Fief management is absolutely bare-bones, and building a new school or a windmill doesn’t actually change the way your village looks, it just grants abstract bonuses. Castles, when captured, are entirely static and cannot be improved, demolished, or rebuilt. Being able to add murder holes, boiling oil, and spikes or to thicken the walls would make castles an interesting mini-game, but in 1.0 it’s a minor distraction.
The only intrigue in the game is that you can take up the cause of a pretender to the throne of one of the five factions in the game and command the armies of the rebellion to depose the old leader and instate your man on the throne. This is more or less the only option for players wishing to start their own faction. If you try to break away on your own, you just get attacked by everyone until you lose all of your holdings and become an outcast.
Almost all of the locations in the game are made from the same generic cloth. Taverns, weapon dealers, the halls of lords, dungeons, and trader's barns vary only in architecture between the factions. The dialogue, characters present, and even the things which can be accomplished there are all the same regardless of the particular faction. Towns are filled with aimless NPCs walking in all directions in a strange approximation of “daily life.”

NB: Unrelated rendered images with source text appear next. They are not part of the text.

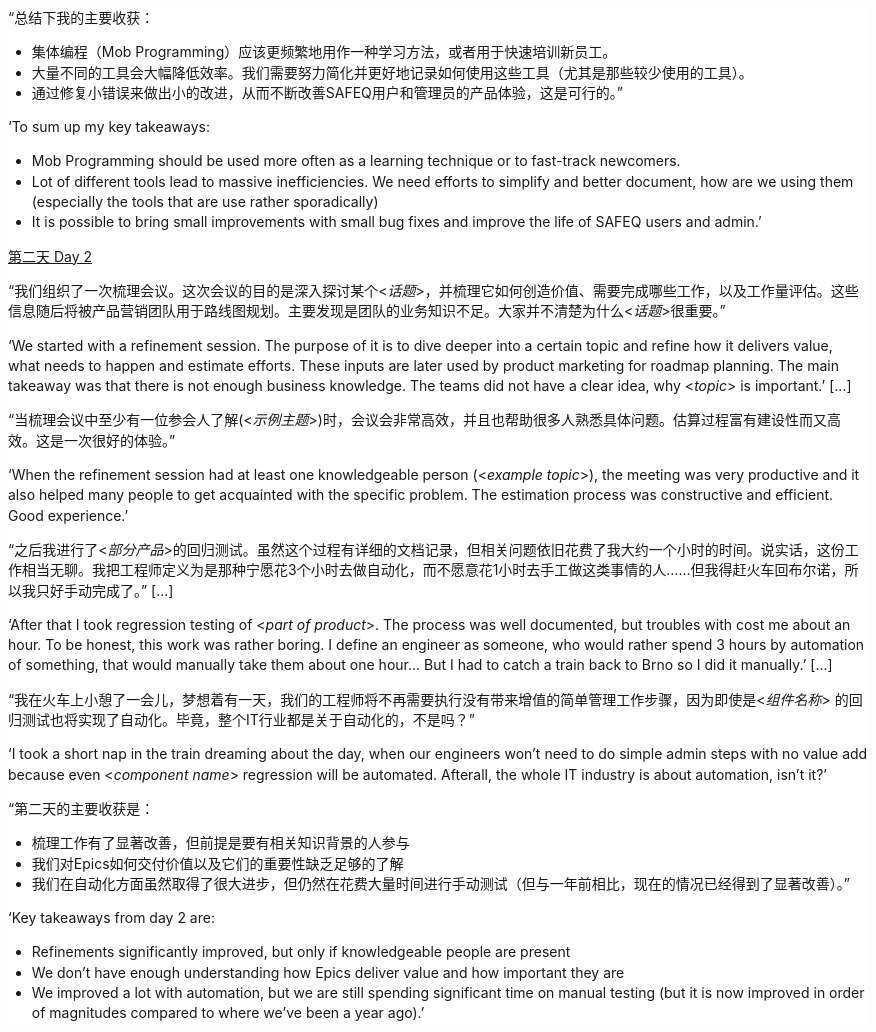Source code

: “总结下我的主要收获：

* 集体编程（Mob Programming）应该更频繁地用作一种学习方法，或者用于快速培训新员工。
* 大量不同的工具会大幅降低效率。我们需要努力简化并更好地记录如何使用这些工具（尤其是那些较少使用的工具）。
* 通过修复小错误来做出小的改进，从而不断改善SAFEQ用户和管理员的产品体验，这是可行的。”

‘To sum up my key takeaways:

* Mob Programming should be used more often as a learning technique or to fast-track newcomers.
* Lot of different tools lead to massive inefficiencies. We need efforts to simplify and better document, how are we using them (especially the tools that are use rather sporadically)
* It is possible to bring small improvements with small bug fixes and improve the life of SAFEQ users and admin.’

<u>第二天 Day 2</u>

“我们组织了一次梳理会议。这次会议的目的是深入探讨某个\<*话题*\>，并梳理它如何创造价值、需要完成哪些工作，以及工作量评估。这些信息随后将被产品营销团队用于路线图规划。主要发现是团队的业务知识不足。大家并不清楚为什么\<*话题*\>很重要。”

‘We started with a refinement session. The purpose of it is to dive deeper into a certain topic and refine how it delivers value, what needs to happen and estimate efforts. These inputs are later used by product marketing for roadmap planning. The main takeaway was that there is not enough business knowledge. The teams did not have a clear idea, why \<*topic*\> is important.’ [...]

“当梳理会议中至少有一位参会人了解(\<*示例主题*\>)时，会议会非常高效，并且也帮助很多人熟悉具体问题。估算过程富有建设性而又高效。这是一次很好的体验。”

‘When the refinement session had at least one knowledgeable person (\<*example topic*\>), the meeting was very productive and it also helped many people to get acquainted with the specific problem. The estimation process was constructive and efficient. Good experience.’

“之后我进行了\<*部分产品*\>的回归测试。虽然这个过程有详细的文档记录，但相关问题依旧花费了我大约一个小时的时间。说实话，这份工作相当无聊。我把工程师定义为是那种宁愿花3个小时去做自动化，而不愿意花1小时去手工做这类事情的人……但我得赶火车回布尔诺，所以我只好手动完成了。” [...]

‘After that I took regression testing of \<*part of product*\>. The process was well documented, but troubles with <part of product> cost me about an hour. To be honest, this work was rather boring. I define an engineer as someone, who would rather spend 3 hours by automation of something, that would manually take them about one hour… But I had to catch a train back to Brno so I did it manually.’ [...]

“我在火车上小憩了一会儿，梦想着有一天，我们的工程师将不再需要执行没有带来增值的简单管理工作步骤，因为即使是\<*组件名称*\> 的回归测试也将实现了自动化。毕竟，整个IT行业都是关于自动化的，不是吗？”

‘I took a short nap in the train dreaming about the day, when our engineers won’t need to do simple admin steps with no value add because even \<*component name*\> regression will be automated. Afterall, the whole IT industry is about automation, isn’t it?’

“第二天的主要收获是：

* 梳理工作有了显著改善，但前提是要有相关知识背景的人参与
* 我们对Epics如何交付价值以及它们的重要性缺乏足够的了解
* 我们在自动化方面虽然取得了很大进步，但仍然在花费大量时间进行手动测试（但与一年前相比，现在的情况已经得到了显著改善）。”

‘Key takeaways from day 2 are:

* Refinements significantly improved, but only if knowledgeable people are present
* We don’t have enough understanding how Epics deliver value and how important they are
* We improved a lot with automation, but we are still spending significant time on manual testing (but it is now improved in order of magnitudes compared to where we’ve been a year ago).’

The problem with this part of the game isn’t the things that are already there; it’s the things that are missing. It’s a tall order to ask two people to produce a game as complex and involved as Mount & Blade aspires to be in one lifetime, but the point at which they’ve arbitrarily chosen to chop off development and call it “done” leaves many of these grand designs little more than scaffolding and piles of bricks.
This isn’t as important as the other parts of the game we’ve already discussed, but the graphics, animations and sound in Mount & Blade are frozen firmly in 2005. Things used to be a lot worse, but 1.0 reworks a bunch of interface screens and adds new, more convincing animations that make battles less awkward to watch. Still, don’t pick up the game expecting modern graphics, or even anything close to it.
The really frustrating thing about Mount & Blade is that it is doing things no other games have ever even attempted. I can't think of another game with the robust, incredibly smooth and fun combat system like this one, and I can't think of another game that even endeavors to be as complete a simulation of medieval life as this one. I'll be playing Mount & Blade for a long time after this release, just as I've played it a long time before it, because despite all of it's flaws it's still highly addictive and loads of fun in the right areas.
However, half-done, with poor graphics and large parts of its comprehensive simulation in tatters or just not there, Mount & Blade isn’t worth the $40 TaleWorlds is charging. If you already bought the game when it was in beta – I bought it for $18, for instance – then you’re entitled to version 1.0 for free in thanks for your support of the game. If that’s the case, then this game has already pulled you in and it’s definitely worth what you paid for it. Enjoy it.
For the rest of you, it’s a serious balancing act. The promise of modders stepping in and working their magic on this game has already partially been realized: even before the game was finished they were making amazing things. That may help justify paying full price for a game that got pulled out of the oven about a year too early.